▶ Passage
☆ ☆ ☆

Game Benchmarks stub

Star Citizen Alpha 2.0 Graphics Card Benchmark - ArcCorp, Free Flight, & Racing

Posted on December 21, 2015

Cloud Imperium Games' Star Citizen achieved a major milestone with the distribution of its Alpha 2.0 package, allowing multiplayer exploration in addition to existing dog-fighting and free flight. This release gives players the first glimpse of the game's open world intentions, presenting environments forged in Sci-Fi influence.

There's not much in the way of gameplay just yet, but Alpha 2.0 has been made available to all backers for initial bug- and stress-testing. We decided to conduct a test of our own, specifically looking at GPU performance and preset scaling across multiple “game modes.” Right now, because the pre-release game is comprised of several disjointed modules, there's no one “Play Star Citizen” button – it's split into parts. Racing, free flight, and dog-fighting are in one module (Arena Commander), the Hangar stands alone, and online testing with ArcCorp and Crusader were just released.

For our Star Citizen video card benchmark, we look at GPU vs. GPU performance in the race, delta performance scaling on ArcCorp and in the hangar or free flight, and talk methodology. The game isn't done and has yet to undergo performance optimizations and official driver support, so we won't be recommending the usual “best graphics cards for [game]” this time, as we usually do in our game benchmarks.

☆ ☆ ☆

▶ Data segment
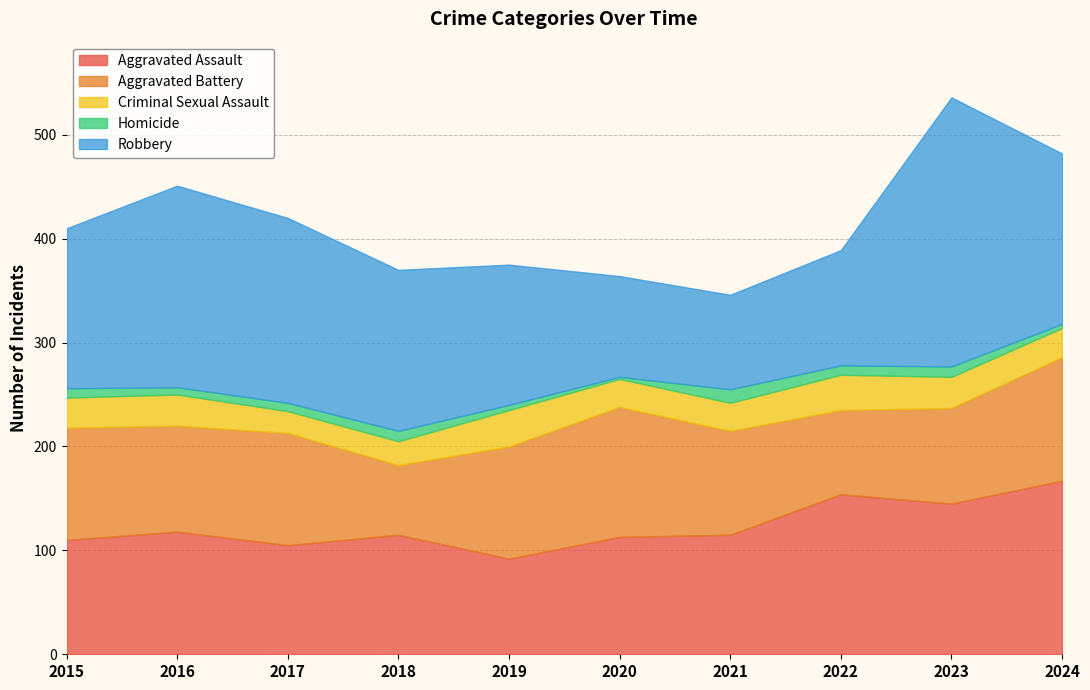

Which series has the largest range (max minus min)?

Robbery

☆ ☆ ☆

▶ Problems to work on
**A)** Say whether each statement agrees with the Star Citizen article, answering yes or no and quoting the deciding words. (i) Alpha 2.0 was released to all backers. (ii) The Hangar is part of the Arena Commander module. (iii) The article recommends the best graphics cards for the game.
**B)** Please write the next part of the Star Citizen article, picking up after its last sentence.
The lines aren't needed for any of this.

▶ Responses in order
**A)**
(i) Yes: "Alpha 2.0 has been made available to all backers for initial bug- and stress-testing"
(ii) No: "the Hangar stands alone"
(iii) No: "we won't be recommending the usual “best graphics cards for [game]” this time"

**B)**
You'll be able to see what the game demands for play in its current state, but again, we are holding off on component recommendations until a more finalized state has been reached. We're advising against purchasing cards based on Alpha performance; the content's purpose is more to audit initial performance and help users determine if their existing setup is capable of playing Alpha 2.0.

Star Citizen Alpha 2.0 & PTU GPU Benchmark

Star Citizen Alpha 2.0 Max Graphics & Benchmark Courses

Test Methodology

We tested using our updated 2015 Multi-GPU test bench, detailed in the table below. Our thanks to supporting hardware vendors for supplying some of the test components.

The latest AMD Catalyst drivers (15.12 WHQL) were used for testing. NVidia's 359.06 game-ready drivers were used for testing, which contain Just Cause 3 optimizations. We are unaware of any specific Star Citizen driver optimizations from either manufacturer at this time. Game settings were configured to "Very High," "High," and “Medium,” for the main test course, with “Low” being thrown-in for delta scaling. We used 1080p, 1440p, and 4K resolutions.

Settings are not broken into individual options at this time, short of some sort of .ini tweak (which we did not do for this testing). We're strictly testing stock options, which are currently presented as just four settings presets. Star Citizen's FPS lock was disabled in all testing by using r_VSync 0 in the console.

Each scenario was tested for 30 seconds identically, then repeated three times for parity.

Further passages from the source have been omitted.